Exercise data ▸
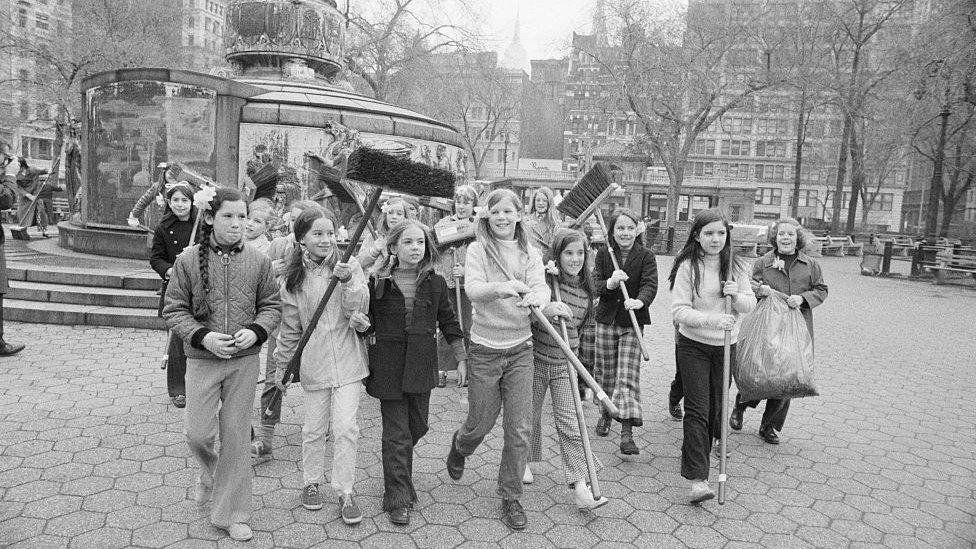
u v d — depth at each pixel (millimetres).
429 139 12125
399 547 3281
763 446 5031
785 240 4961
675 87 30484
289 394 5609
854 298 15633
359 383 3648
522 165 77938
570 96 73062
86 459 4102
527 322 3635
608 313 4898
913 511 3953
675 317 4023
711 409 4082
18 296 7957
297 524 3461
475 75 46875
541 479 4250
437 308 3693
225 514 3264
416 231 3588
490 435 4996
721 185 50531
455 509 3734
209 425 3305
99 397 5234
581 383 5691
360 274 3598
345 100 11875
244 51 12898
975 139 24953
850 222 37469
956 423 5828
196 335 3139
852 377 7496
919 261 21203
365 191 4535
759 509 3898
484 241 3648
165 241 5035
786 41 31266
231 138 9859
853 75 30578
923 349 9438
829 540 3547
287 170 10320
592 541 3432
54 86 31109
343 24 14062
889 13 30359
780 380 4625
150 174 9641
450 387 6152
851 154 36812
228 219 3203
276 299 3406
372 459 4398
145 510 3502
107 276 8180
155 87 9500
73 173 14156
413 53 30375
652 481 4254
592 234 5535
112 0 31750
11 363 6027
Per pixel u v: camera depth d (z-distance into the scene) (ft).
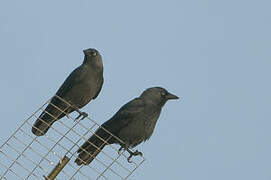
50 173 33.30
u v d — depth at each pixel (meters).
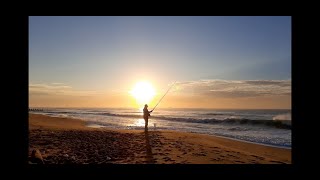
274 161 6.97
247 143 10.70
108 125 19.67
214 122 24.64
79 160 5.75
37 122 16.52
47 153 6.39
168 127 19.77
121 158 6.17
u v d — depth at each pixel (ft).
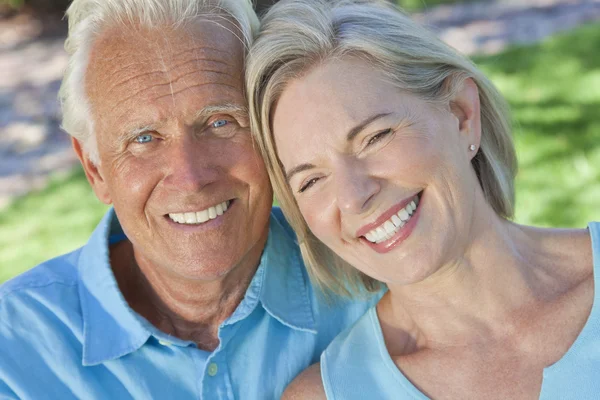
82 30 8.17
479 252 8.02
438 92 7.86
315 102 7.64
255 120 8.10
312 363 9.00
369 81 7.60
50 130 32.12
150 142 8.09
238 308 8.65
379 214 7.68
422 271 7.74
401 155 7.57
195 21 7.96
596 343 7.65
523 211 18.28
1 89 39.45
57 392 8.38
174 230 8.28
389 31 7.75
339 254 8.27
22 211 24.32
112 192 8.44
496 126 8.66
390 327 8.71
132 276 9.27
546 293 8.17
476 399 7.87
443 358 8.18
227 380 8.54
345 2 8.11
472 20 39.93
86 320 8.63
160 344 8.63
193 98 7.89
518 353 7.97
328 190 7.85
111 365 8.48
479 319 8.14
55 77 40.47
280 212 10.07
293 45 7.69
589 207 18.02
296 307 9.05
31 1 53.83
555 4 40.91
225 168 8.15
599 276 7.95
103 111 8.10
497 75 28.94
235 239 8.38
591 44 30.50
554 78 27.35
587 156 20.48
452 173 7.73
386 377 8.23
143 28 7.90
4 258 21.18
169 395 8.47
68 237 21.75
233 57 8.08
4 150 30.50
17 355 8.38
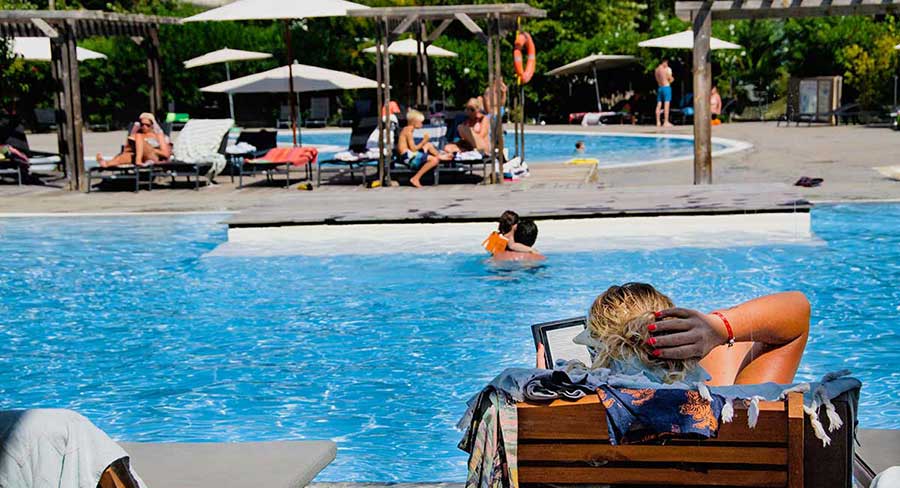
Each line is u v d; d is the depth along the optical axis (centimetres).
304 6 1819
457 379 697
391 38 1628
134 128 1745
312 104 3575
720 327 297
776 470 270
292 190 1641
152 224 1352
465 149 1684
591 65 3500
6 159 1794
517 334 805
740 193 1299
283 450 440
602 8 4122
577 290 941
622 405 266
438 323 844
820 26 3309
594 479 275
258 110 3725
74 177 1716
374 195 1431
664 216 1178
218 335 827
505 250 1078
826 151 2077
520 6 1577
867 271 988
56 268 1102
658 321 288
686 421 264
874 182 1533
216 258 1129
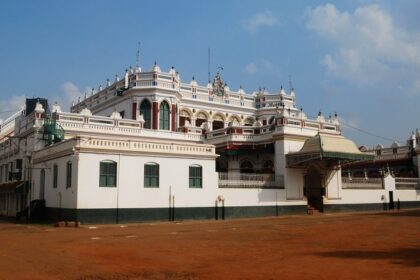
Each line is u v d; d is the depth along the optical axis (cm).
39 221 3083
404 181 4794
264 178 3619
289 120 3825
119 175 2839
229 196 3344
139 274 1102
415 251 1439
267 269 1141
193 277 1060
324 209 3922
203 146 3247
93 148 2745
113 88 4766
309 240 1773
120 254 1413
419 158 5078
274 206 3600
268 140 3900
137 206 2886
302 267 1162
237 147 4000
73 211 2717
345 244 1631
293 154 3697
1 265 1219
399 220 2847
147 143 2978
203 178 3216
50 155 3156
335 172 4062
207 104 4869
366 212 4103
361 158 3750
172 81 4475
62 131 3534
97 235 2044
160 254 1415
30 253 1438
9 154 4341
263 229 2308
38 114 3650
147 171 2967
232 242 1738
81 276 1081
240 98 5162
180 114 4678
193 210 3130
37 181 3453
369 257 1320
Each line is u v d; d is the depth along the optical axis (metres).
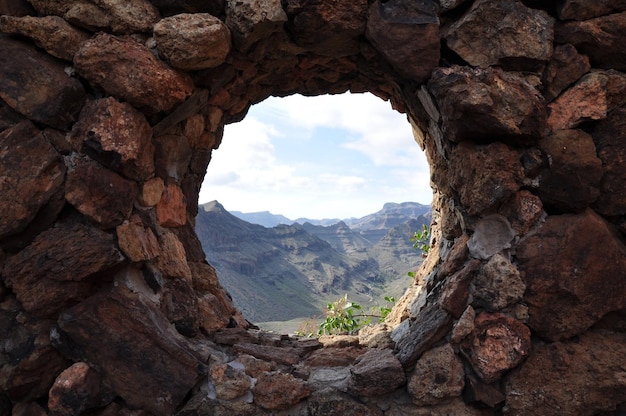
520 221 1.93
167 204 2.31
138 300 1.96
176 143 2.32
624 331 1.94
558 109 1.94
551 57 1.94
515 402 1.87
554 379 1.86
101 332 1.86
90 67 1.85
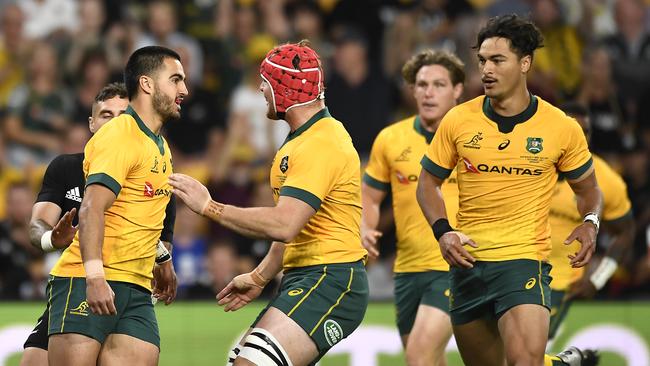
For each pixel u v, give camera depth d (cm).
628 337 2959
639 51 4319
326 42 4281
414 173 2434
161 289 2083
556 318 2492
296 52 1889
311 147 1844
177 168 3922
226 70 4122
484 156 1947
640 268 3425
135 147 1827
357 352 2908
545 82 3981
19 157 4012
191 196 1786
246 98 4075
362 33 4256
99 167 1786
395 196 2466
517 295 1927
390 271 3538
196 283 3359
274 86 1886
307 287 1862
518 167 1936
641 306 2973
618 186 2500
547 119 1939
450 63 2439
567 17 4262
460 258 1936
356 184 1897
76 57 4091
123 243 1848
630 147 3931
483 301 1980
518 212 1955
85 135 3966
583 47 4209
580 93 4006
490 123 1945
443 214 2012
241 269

Work order ▸ Your task is to repeat exactly the lines from the beginning of the data to the line that contains "209 425 3305", both ends included, leaving out pictures.

Response for this exercise ▸
u v d — depth at each pixel (millimetres).
429 139 12125
399 547 3281
763 446 5031
785 240 4961
675 87 30484
289 394 5609
854 298 15633
359 383 3648
522 165 77938
570 96 73062
86 459 4102
527 322 3635
608 313 4898
913 511 3953
675 317 4023
711 409 4082
18 296 7957
297 524 3461
475 75 46875
541 479 4250
437 308 3693
225 514 3264
416 231 3588
490 435 4996
721 185 50531
455 509 3734
209 425 3305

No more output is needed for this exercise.